Полковой инженер взял меня в саперную роту в качестве заштатного писаря и связного против воли Мильта. Донской казак, он был «нутряным» антисемитом и к евреям относился с неким суеверным ужасом, подобным страху перед тарантулами. Однако, по его собственным словам, он умел с собой совладать, и чувства свои выражал весьма деликатно. Я, например, никогда от него не слышал слова «жид», а всегда — «ваша нация».
— Я вашу нацию наскрозь вижу, — обычно заявлял Мильт. — Как воротишься в Москву-то опосля войны, небось сразу в правительство полезешь!
— Блядь буду, не полезу, товарищ старшина! — божился я, но Мильт продолжал свое. Знал бы он, что я давным-давно побывал и в «наркомах» и в правительствах, и все это уже пройденный этап моей жизни. Но мало-помалу Мильт все-таки уразумел, что моя работа укрепляет позиции капитана Семыкина в вышестоящих инстанциях. Мильт держался на капитане, стало быть, в конечном счете, и я работал на него. Поэтому скрепя сердце он примирился с моим существованием.
Работа же моя заключалась в том, что я вел всю отчетность и документацию за полкового инженера Полежаева, который, будучи в обиде на судьбу, время от времени впадал в запой. То ли он был в плену, то ли в партизанах, но направление в полк он воспринял, как несправедливое понижение по службе. К тому же и дивинженер оказался его бывшим подчиненным, и этот факт еще больше бередил его душевную рану. В трезвом виде Василий Титович Полежаев был человеком весьма остроумным и интеллигентным, но в период запоя он страшно буйствовал, и если, не дай Бог, в руках у него оказывалось оружие, подступиться к нему бывало просто опасно.
— Я офицер германской армии! — кричал Василий Титович и стрелял в приближавшихся.

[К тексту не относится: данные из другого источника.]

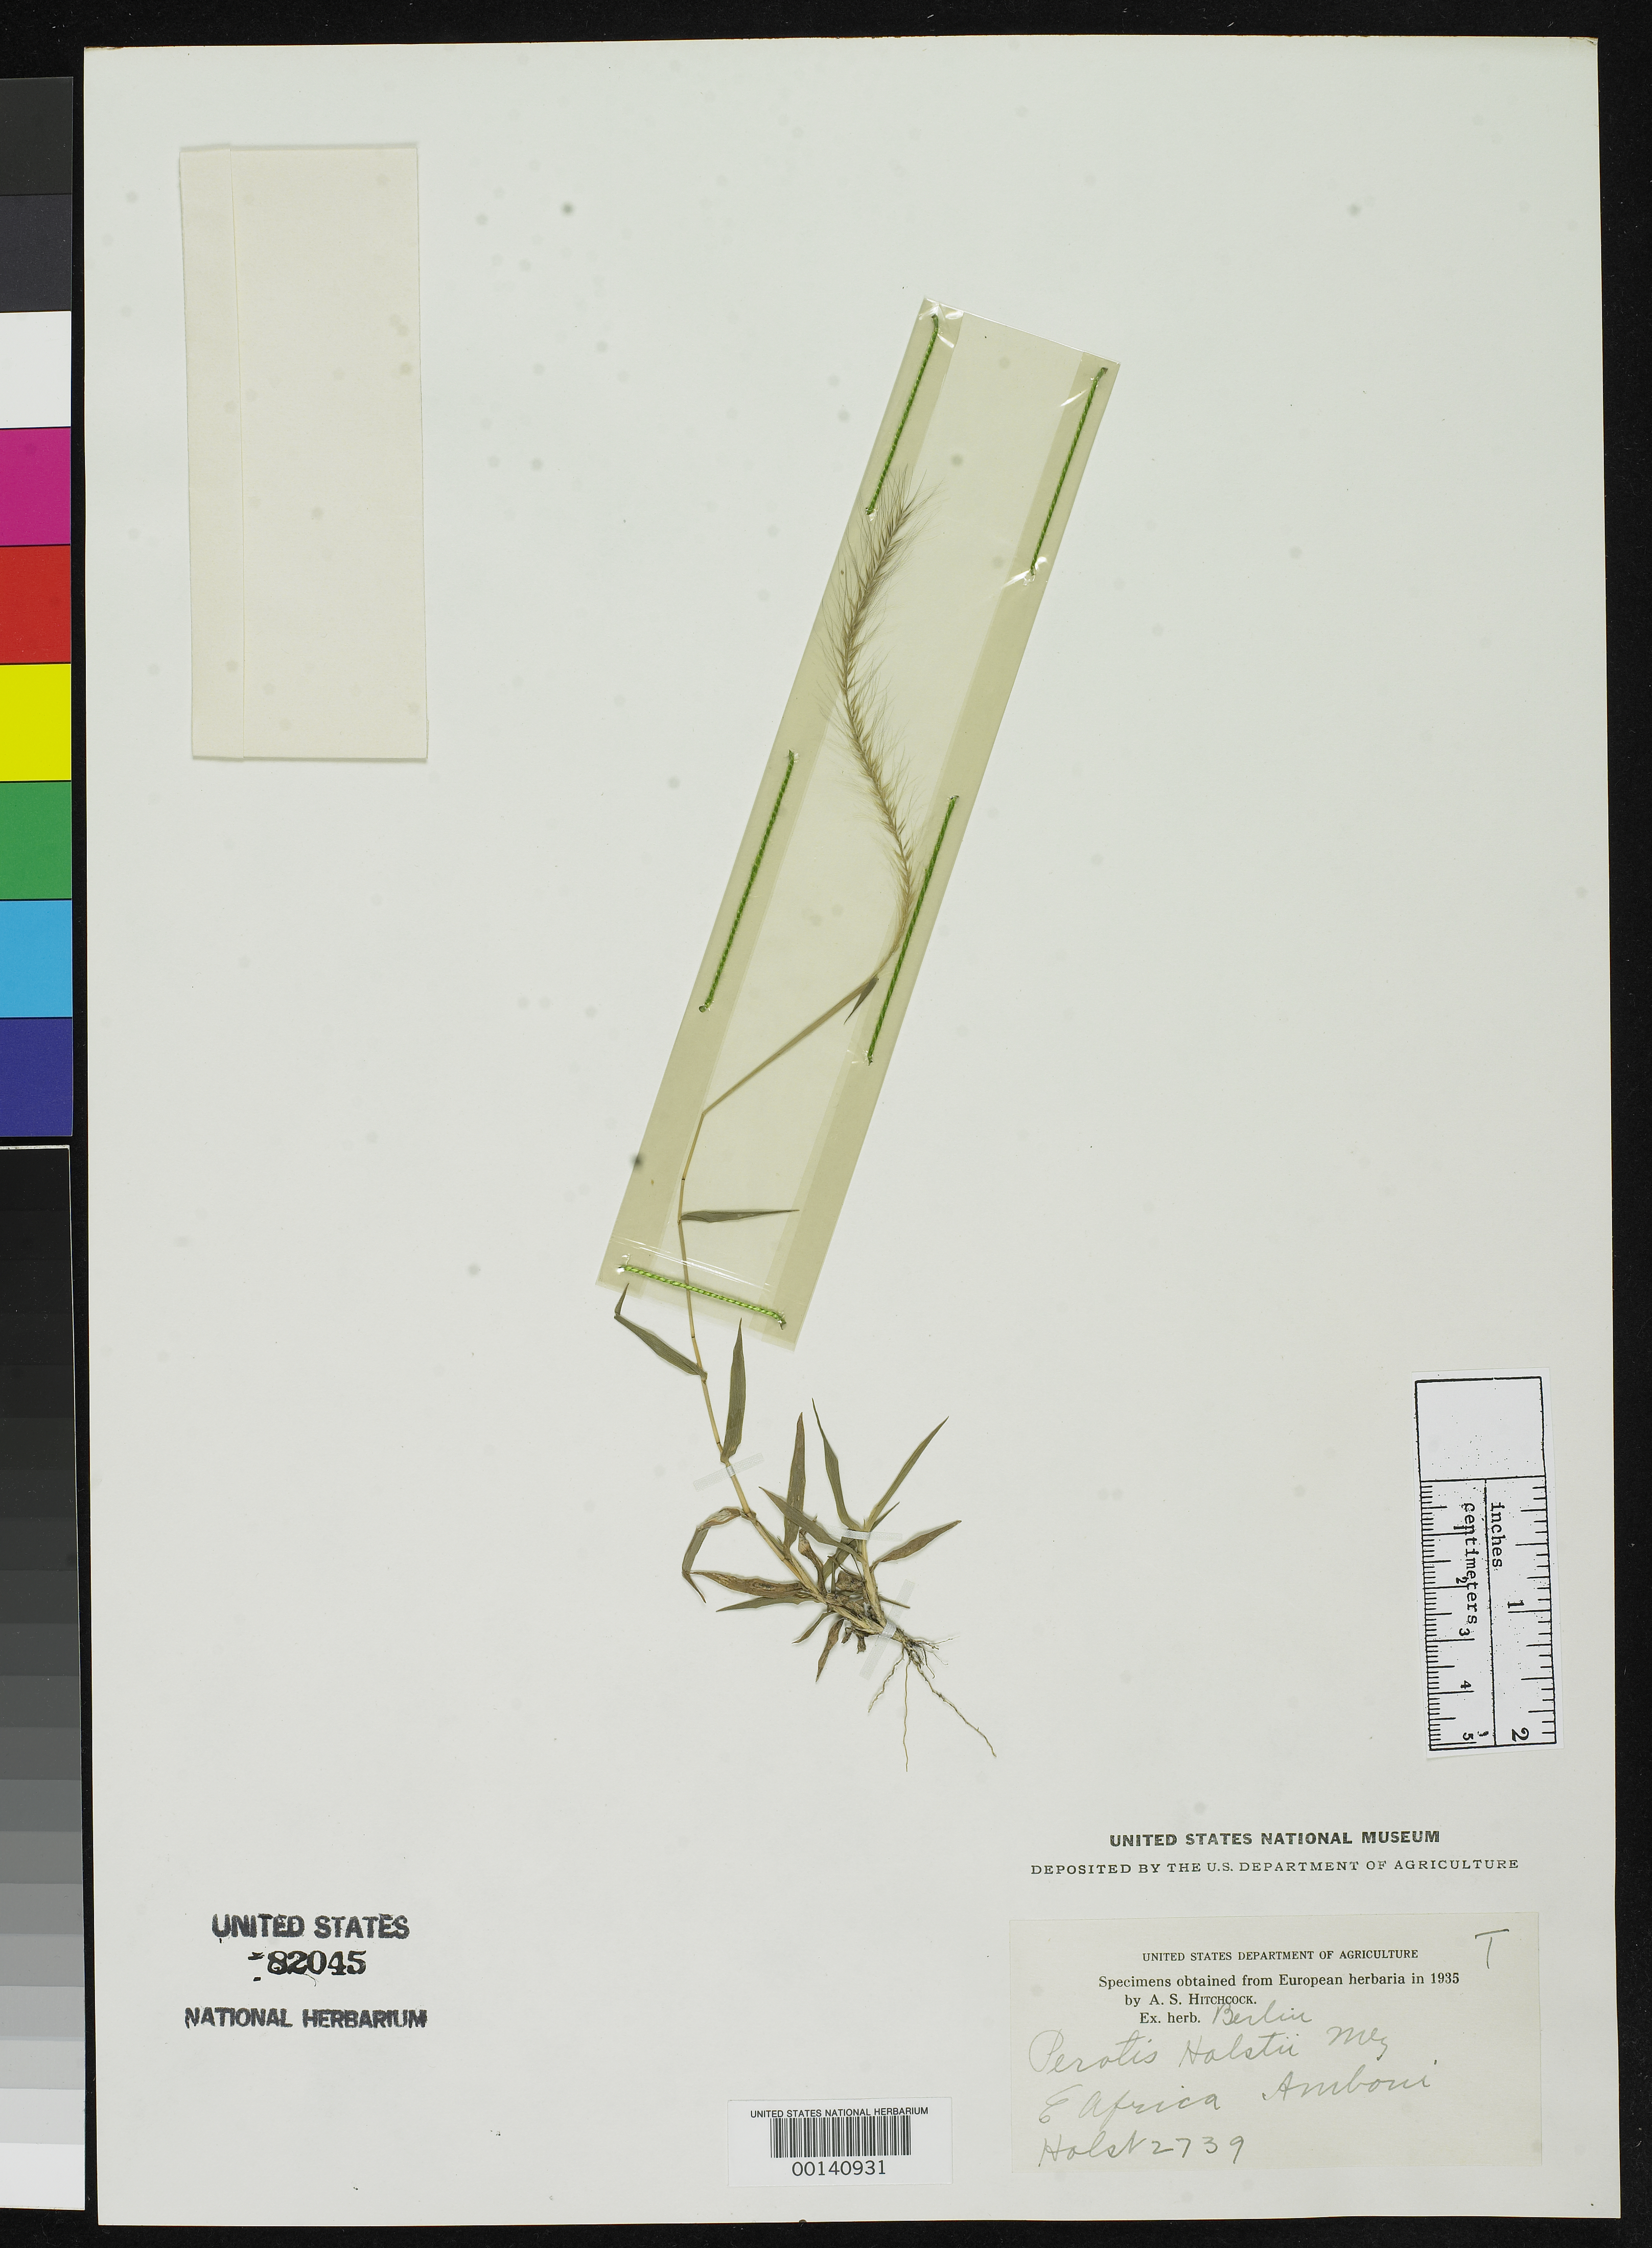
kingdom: Plantae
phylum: Tracheophyta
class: Liliopsida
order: Poales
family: Poaceae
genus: Perotis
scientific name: Perotis holstii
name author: Mez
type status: Isotype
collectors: C. H. Holst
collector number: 2739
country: Kenya / Tanzania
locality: Amboni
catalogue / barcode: US 82045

Он успел обучить меня составлению боевых донесений, схем и планов и затем на долгое время «отошел» от дел, предоставив мне полную свободу действий, и был очень доволен тем, что мне придется дурачить дивинженера, подделывая его подпись.
А я стал регулярно и в срок доставлять дивинженеру боевые донесения, отчеты и всю прочую документацию. Дело дошло до того, что наш полк начали ставить в пример по части инженерного обеспечения. Приказом командира дивизии полковому инженеру и командиру саперной роты была объявлена благодарность. Василий Титович смеялся до слез над дивинженером.